LA's Mild High Club Build Jazz Castles in the Beijing Sky
While Mild High Club, the Los Angeles psychedelic pop group helmed by Alex Brettin, certainly pays tribute to some of the bands who rummaged about LA in the early 1970s, such as Steely Dan and Supertramp, the band’s standout 2016 sophomore release Skiptracing owes a lot more to the onslaught of scrappy neo-noir stories that came out around that – most notably Robert Altman’s The Last Goodbye – an inversion of the detective noir that finds Philip Marlowe lost in the haze of the city in 1973. Nevertheless, Alex Brettin's music seems to stem not so much from a certain era, but from a certain mindset that has been slowly fading away for decades now – an appreciation and curiosity of pop, jazz, and psychedelic music and the limitless possibilities posed by those genres. The band will be exploring such at their performance at Omni Space this Friday, Sep 14.

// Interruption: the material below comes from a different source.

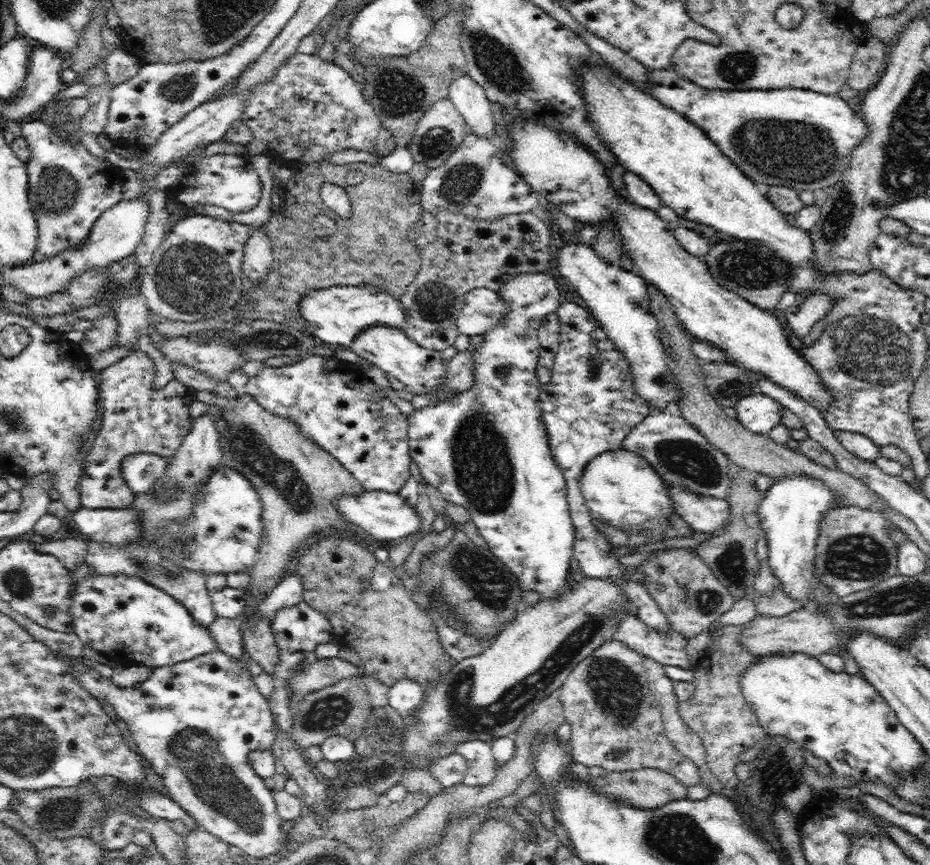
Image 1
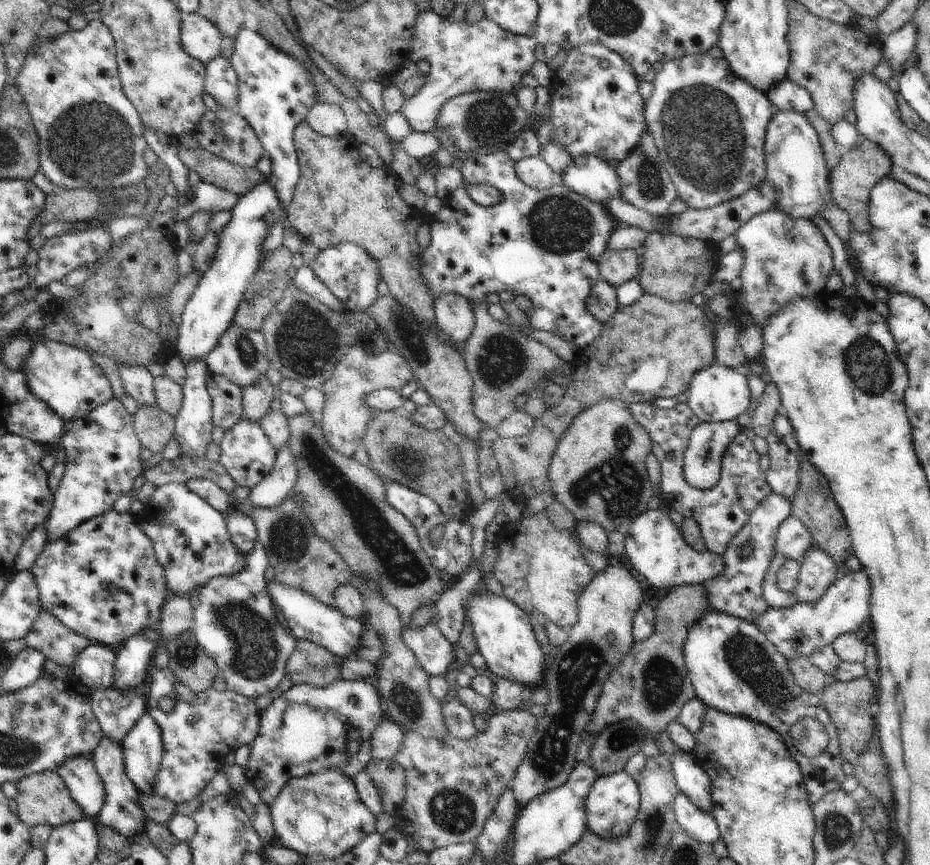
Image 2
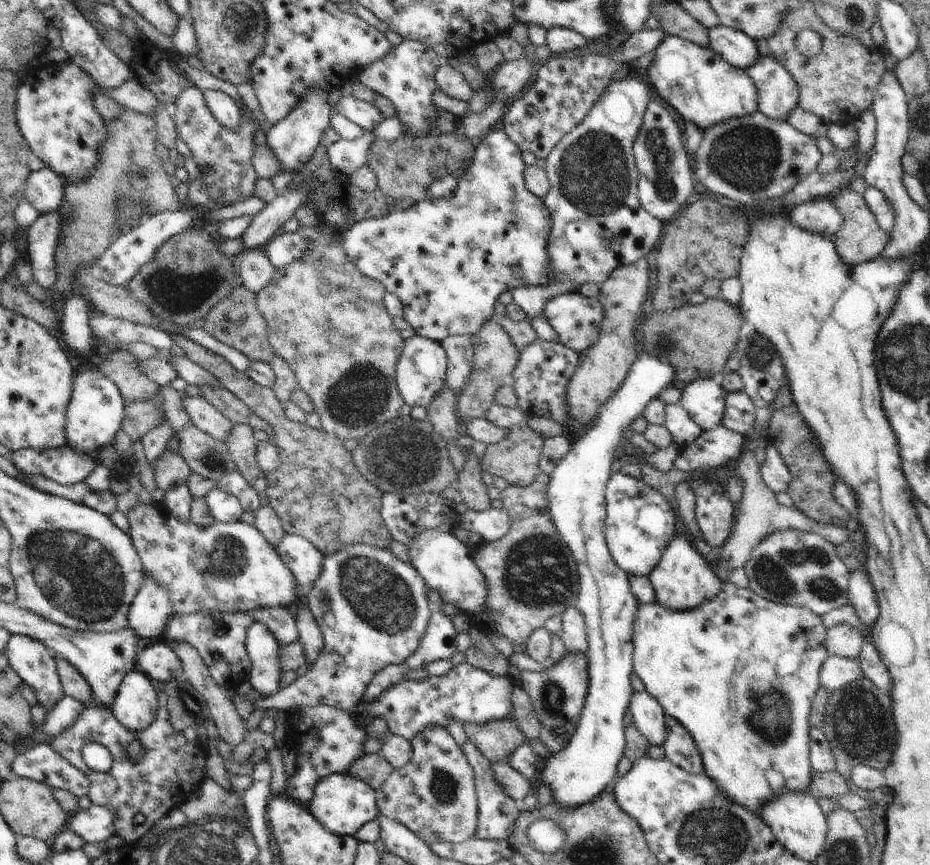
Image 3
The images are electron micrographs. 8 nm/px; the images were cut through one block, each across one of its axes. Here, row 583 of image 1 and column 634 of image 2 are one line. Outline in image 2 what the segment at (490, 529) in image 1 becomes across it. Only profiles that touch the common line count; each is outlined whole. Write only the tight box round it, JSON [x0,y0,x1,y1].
[624,510,724,588]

Based around the idea of a private investigator who’s on a mission to retrace the “steps of the sound and the spirit of American music,” Retracing, which was released on Stone Throws Records is a insanely catchy, feather-lite yet meticulously detailed summer time album that hooks you on the laid-back melodic charm that such artists like Mac Demarco (whom Brettin has previously played with as a part of Demarco's touring band) have perfected over the last decade before leading you in a world that’s more complex, uneasy, and fascinating.
On tracks like "Head Out", Brettin flexes his jazz muscles, soaking up the dream-like state of the protagonist around vocals tracks that drift into the ether and transfixing jazz chords that puts the listener in a trance. On the accompanying track "Kokopelli" led by the brooding piano chord, I’m reminded again of the work of renowned composer and revivalist Jon Brion (who provided soundtracks to everyone from Paul Thomas Anderson to David O. Russel). The breezy synth lines, shuffling percussion patterns, and airy vocals are really just breadcrumbs to the world-building Alex Brettin has mastered here.
While Alex Brettin has been keeping busy, playing sold out shows in Seoul, Tokyo, and Taipei last year and most recently collaborating with King Gizzard & The Lizard Wizard on madcap (and ridiculously entertaining) Sketches of Brunswick East, it’s clear he’s chasing an even bigger sound and it’ll be interesting to see how far he can push the boundaries of neo-psychedelia in the coming years. And I can say is Mild High Club are a surreal head trip worth taking.
Catch Mild High Club at Omni Space, Sep 14. Support comes from Sleeping Dogs.